Aber vielleicht geschieht ja bis zum 4. September noch ein Wunder. Manchmal täuschen sich ja Demoskopen auch. Oft aber auch nicht.

Eine brillante Analyse des politischen Geschehens in Quebec hat der Journalist Terence McKenna fuer die Internetseite der Canadian Broadcasting Corporation (CBC) verfasst. Den englischen Text finden Sie hier.

Québec geht auf den Strich

Arme Québecer! Wie die Löwen kämpfen die Nationalisten unter ihnen um den Erhalt des Französisch im Meer der englischsprachigen Sünde. Und wenn freiwillig gar nichts mehr geht, rufen sie eben die Gerichte an. So soll „Metro“, eine der größten Supermarktketten des Landes, gezwungen werden, den fehlenden accent aigu auf das „e“ zu setzen.

Der Mann, dem der fehlende Strich gegen denselben geht, heißt Yves Michaud. Er hat Recht und er hat Angst. Recht, weil das berüchtigte Québecer Sprachengesetz „Bill 101“ tatsächlich Gewerbetreibenden vorschreibt, was in welcher Sprache, Schreibart und Schriftgröße sein muss. Angst, weil es um den Erhalt des Französisch in Québec geht.

„Wenn wir unsere Sprache nicht verteidigen“, sagt Monsieur Michaud, „wird Französisch in Nordamerika in ein paar Generationen aussterben“. Und weil er sich nicht mitschuldig machen möchte am Untergang des französischsprachigen Abendlands, hat er den Metro-Konzern vorsichtshalber mal bei der Québecer Sprachenpolizei angezeigt. Die wiederum reagierte blitzschnell für eine staatliche Behörde: Es sei mal wieder höchste Zeit für eine Aufklärungskamapgne. Und flugs wurde eine halbe Million locker gemacht, um Sprachen-Verbrecher wie Metro künftig stärker an die Kandare zu nehmen.

Der Supermarkt-Riese Metro zeigt sich bislang uneinsichtig. Der Akzent über dem „e“ in allen 220 Läden, inklusive Schilder, Werbung und Briefpapier, würde das Unternehmen 20 Millionen Dollar kosten. Diese Summe, so argumentiert der Sprecher der Kette, sei im Zeichen der Wirtschaftskrise nicht  zu verantworten. Wir warten also gespannt auf die Fortsetzung der Strich-Saga.

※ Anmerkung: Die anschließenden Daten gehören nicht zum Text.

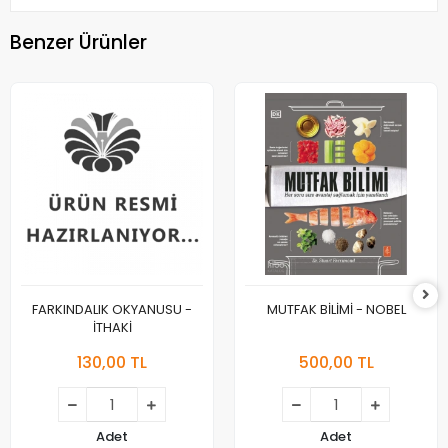
Benzer Ürünler
FARKINDALIK OKYANUSU -
MUTFAK BİLİMİ - NOBEL
İTHAKİ
130,00 TL
500,00 TL
Adet
Adet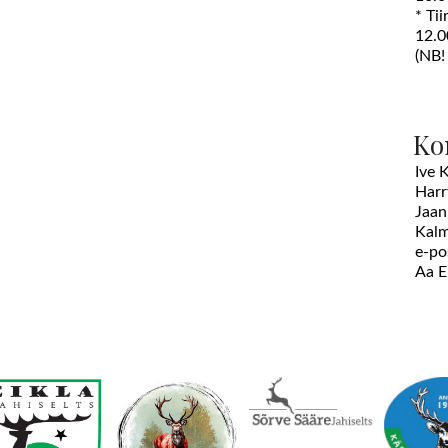
* Ti
12.0
(NB!
Ko
Ive 
Harr
Jaan
Kalm
e-po
Aa 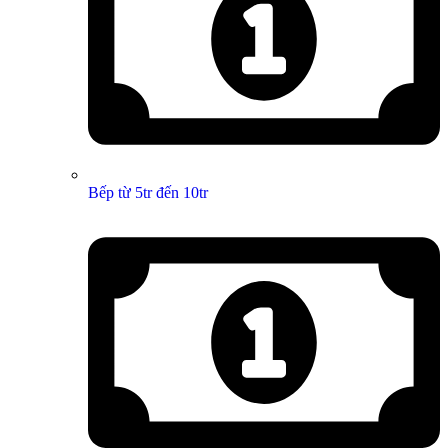
Bếp từ 5tr đến 10tr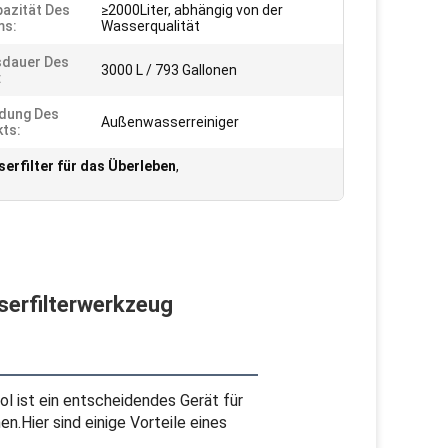
pazität Des
≥2000Liter, abhängig von der
ms:
Wasserqualität
sdauer Des
3000 L / 793 Gallonen
:
dung Des
Außenwasserreiniger
ts:
erfilter für das Überleben
,
serfilterwerkzeug
ol ist ein entscheidendes Gerät für
n.Hier sind einige Vorteile eines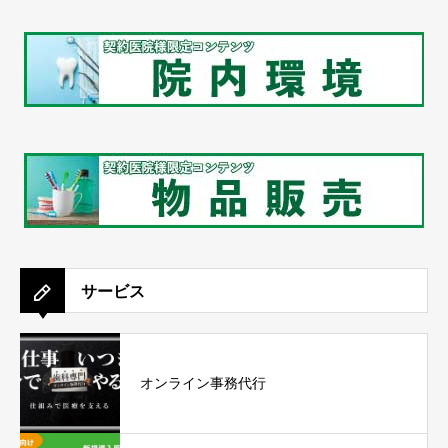
サービス
オンライン事務代行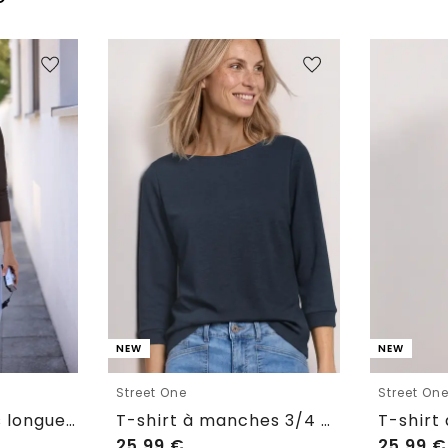
NEW
NEW
Street One
Street On
T-shirt manches longues à col en V avec détails en dentelle
T-shirt à manches 3/4 et col bateau
25,99
€
25,99
€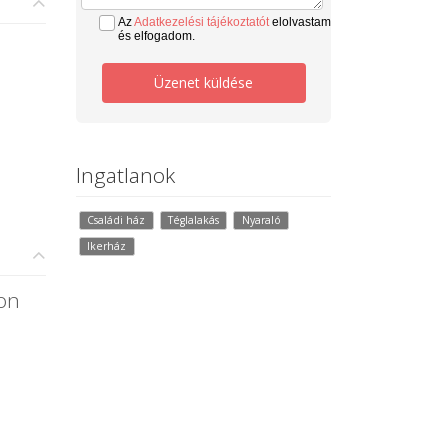
Az
Adatkezelési tájékoztatót
elolvastam
és elfogadom.
Üzenet küldése
Ingatlanok
Családi ház
Téglalakás
Nyaraló
Ikerház
on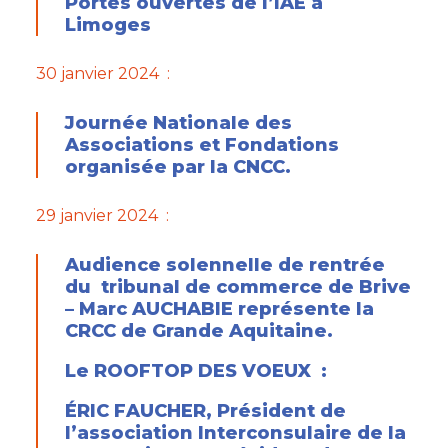
Portes ouvertes de l’IAE à
Limoges
30 janvier 2024 :
Journée Nationale des
Associations et Fondations
organisée par la CNCC.
29 janvier 2024 :
Audience solennelle de rentrée
du tribunal de commerce de Brive
– Marc AUCHABIE représente la
CRCC de Grande Aquitaine.
Le ROOFTOP DES VOEUX :
ÉRIC FAUCHER, Président de
l’association Interconsulaire de la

Das alles wäre ja noch ganz lustig, wenn nicht ein ziemlich perfides System dahinter stecken würde. Viele Frankokanadier in Québec wären nämlich am liebsten unter sich – „chez nous“, wie sie es nennen. Und weil sie es mit immer wieder neuen Referenden einfach nicht schaffen, ihre schöne Provinz aus dem kanadischen Staatenbund herauszulösen, drehen sie zwischendurch immer mal wieder politisch hohl. Dabei ist ihnen keine Idee zu abstrus. Und jetzt eben Metro.

Dass ich mich trotzdem sauwohl fühle in dieser facettenreichen Québecer Gesellschaft, hat mit dem Lebensgefühl zu tun. Die Mischung aus „savoir vivre“ und „American way of life“ ist schwer zu toppen. Und: Da wir weder als Anglo-, noch als Frankokanadier gelten, dürfen wir den Sprachen-Zirkus von unserem warmen Logenplatz aus genüsslich als Zuschauer verfolgen. Offiziell gelten Hybrid-Geschöpfe wie wir nämlich als „Allophone“.